I installed nvidia-docker
and to test my installation, I ran docker run --rm --gpus all nvidia/cuda:10.0-base nvidia-smi
. I get this
-----------------------------------------------------------------------------
| NVIDIA-SMI 470.57.02 Driver Version: 470.57.02 CUDA Version: 11.4 |
|------------------------------- ---------------------- ----------------------
| GPU Name Persistence-M| Bus-Id Disp.A | Volatile Uncorr. ECC |
| Fan Temp Perf Pwr:Usage/Cap| Memory-Usage | GPU-Util Compute M. |
| | | MIG M. |
|=============================== ====================== ======================|
| 0 Quadro T2000 wi... On | 00000000:01:00.0 On | N/A |
| N/A 46C P0 10W / N/A | 2294MiB / 3911MiB | 0% Default |
| | | N/A |
------------------------------- ---------------------- ----------------------
The driver version and CUDA version are exactly the same as what I get when I run nvidia-smi
outside the container in my regular terminal. My understanding of why the driver version is the same is that device drivers are hardware specific, and thus aren't installed inside the container, and the reason why nvidia-docker
exists is to allow software running inside the container to talk to the device drivers. Is this correct?

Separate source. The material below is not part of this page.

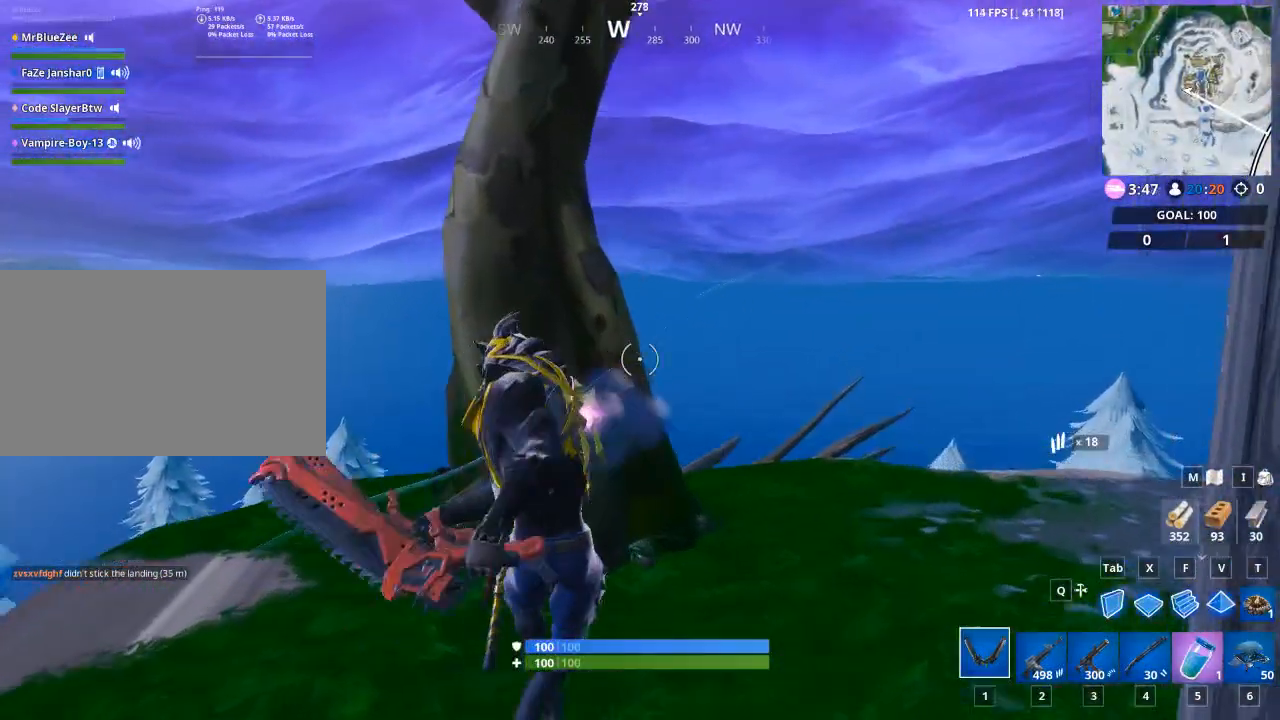
{"keys": ["a"], "mouse": ["left"], "mouse_move": "down-right", "events": [[84, "a", "down"], [84, "d", "up"], [184, "w", "up"]]}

My main point of confusion is why the CUDA version is reported as 11.4 from inside the container. When I launch a bash terminal inside this container and look at the CUDA installation in /usr/local
, I only see version 10.0, so why is nvidia-smi
inside the container giving me CUDA version installed on my host system?

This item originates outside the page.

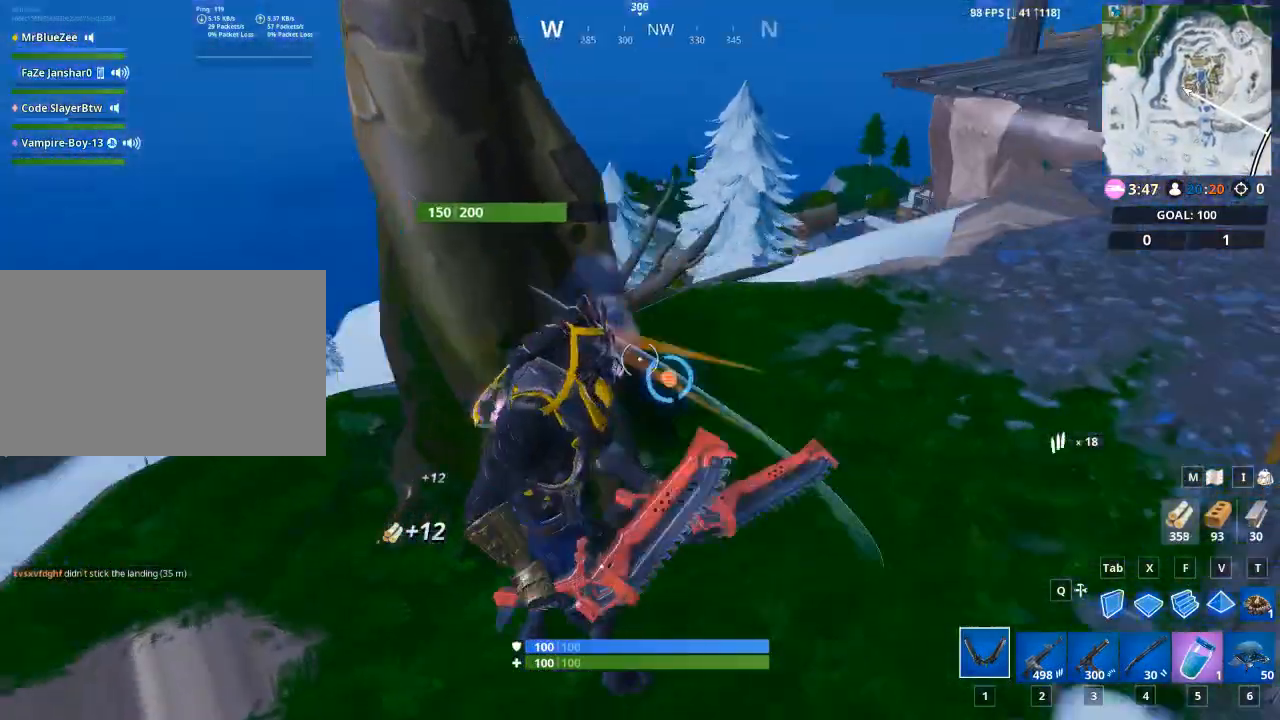
{"keys": ["d"], "mouse": ["left"], "mouse_move": "left", "events": [[100, "d", "down"], [150, "a", "up"]]}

I believe these questions display a fundamental misunderstanding either of how nvidia-smi
works, or how nvidia-docker
works, so could someone point me towards resources that might help me resolve this misunderstanding?
CodePudding user response:
You can't have more than 1 GPU driver operational in this setting. Period. That driver is installed in the base machine. If you do something not recommended, like install it or attempt to install it in the container, it is still the one in the base machine that is in effect for the base machine as well as the container. Note that anything reported by nvidia-smi
pertains to the GPU driver only, and therefore is using the driver installed in the base machine, whether you run it inside or outside of the container. There may be detailed reporting differences like visible GPUs, but this doesn't impact versions reported.
The CUDA runtime version will be the one that is installed in the container. Period. It has no ability to inspect what is outside the container. If it happens to match what you see outside the container, then it is simply the case that you have the same configuration outside the container as well as inside.
Probably most of your confusion would be resolved with this answer and perhaps your question is a duplicate of that one.